Lo dice Silvio Berlusconi in un’intervista alla “Stampa”, in cui indica in Gianfranco Fini un possibile “ottimo presidente della Camera” e annuncia che Gianni Letta “entrerà al governo” ma “questa volta nel ruolo di ministro”.

Il leader del Pdl chiede anche che i senatori a vita “nominati e non eletti” tengano conto “del voto espresso dalla maggioranza degli italiani”, e smorza le polemiche con il Quirinale, dopo aver messo anche la presidenza della Repubblica nelle cariche istituzionali oggetto di spartizione tra maggioranza e opposizione, derubricando lo scambio tra supremo colle e una delle presidenze delle Camere a “ipotesi di scuola”.

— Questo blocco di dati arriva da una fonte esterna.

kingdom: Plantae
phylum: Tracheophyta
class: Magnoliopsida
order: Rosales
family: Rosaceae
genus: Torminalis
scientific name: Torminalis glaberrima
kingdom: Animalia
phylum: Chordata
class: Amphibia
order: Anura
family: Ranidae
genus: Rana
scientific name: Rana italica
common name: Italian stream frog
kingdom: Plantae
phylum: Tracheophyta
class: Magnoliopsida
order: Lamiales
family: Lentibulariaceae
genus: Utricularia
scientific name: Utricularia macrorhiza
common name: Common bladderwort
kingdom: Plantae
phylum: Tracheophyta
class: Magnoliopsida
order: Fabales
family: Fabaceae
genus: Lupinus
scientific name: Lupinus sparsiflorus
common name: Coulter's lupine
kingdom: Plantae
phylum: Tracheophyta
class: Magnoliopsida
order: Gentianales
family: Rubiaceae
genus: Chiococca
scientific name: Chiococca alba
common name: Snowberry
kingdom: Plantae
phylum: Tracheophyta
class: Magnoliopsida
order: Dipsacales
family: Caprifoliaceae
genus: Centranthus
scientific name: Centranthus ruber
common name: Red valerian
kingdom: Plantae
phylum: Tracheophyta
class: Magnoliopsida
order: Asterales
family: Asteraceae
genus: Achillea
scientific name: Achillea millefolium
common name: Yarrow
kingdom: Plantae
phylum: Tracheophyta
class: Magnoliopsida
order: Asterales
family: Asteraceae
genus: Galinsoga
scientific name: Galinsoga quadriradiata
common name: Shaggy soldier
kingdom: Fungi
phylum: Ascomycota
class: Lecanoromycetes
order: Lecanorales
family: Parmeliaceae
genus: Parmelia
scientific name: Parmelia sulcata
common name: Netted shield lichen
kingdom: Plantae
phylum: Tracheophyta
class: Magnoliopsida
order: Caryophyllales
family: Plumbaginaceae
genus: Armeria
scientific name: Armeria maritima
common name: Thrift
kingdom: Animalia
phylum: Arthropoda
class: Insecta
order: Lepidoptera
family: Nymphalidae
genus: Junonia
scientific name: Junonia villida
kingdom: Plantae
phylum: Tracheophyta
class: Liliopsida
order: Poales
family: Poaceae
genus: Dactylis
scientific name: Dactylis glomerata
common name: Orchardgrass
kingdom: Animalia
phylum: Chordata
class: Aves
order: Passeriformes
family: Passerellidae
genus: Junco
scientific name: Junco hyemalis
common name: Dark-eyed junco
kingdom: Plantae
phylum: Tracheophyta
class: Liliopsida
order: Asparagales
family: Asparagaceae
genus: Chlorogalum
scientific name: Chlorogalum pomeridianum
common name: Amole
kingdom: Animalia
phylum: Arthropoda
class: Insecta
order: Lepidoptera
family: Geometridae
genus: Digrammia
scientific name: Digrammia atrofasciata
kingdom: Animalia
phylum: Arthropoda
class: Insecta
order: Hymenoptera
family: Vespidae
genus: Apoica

Per Berlusconi, inoltre, l’ex capo dello Stato Carlo Azeglio Ciampi favorì la sinistra “con la decisione di imporre nell’attuale legge elettorale un premio regionale al Senato”. “E’ stato un modo – afferma Berlusconi – per favorire la sinistra che può contare sempre e comunque sulle regioni rosse”.

Critiche anche per il ministro dell’Interno Giuliano Amato: “sicuramente – dice Berlusconi – ha privilegiato gli altri, accettando il simbolo di Storace che ci contende il voto a destra e bocciando lo scudocrociato della Dc di Pizza che è alleata con noi. Per non parlare della scheda elettorale che puo’ indurre gli anziani all’errore”.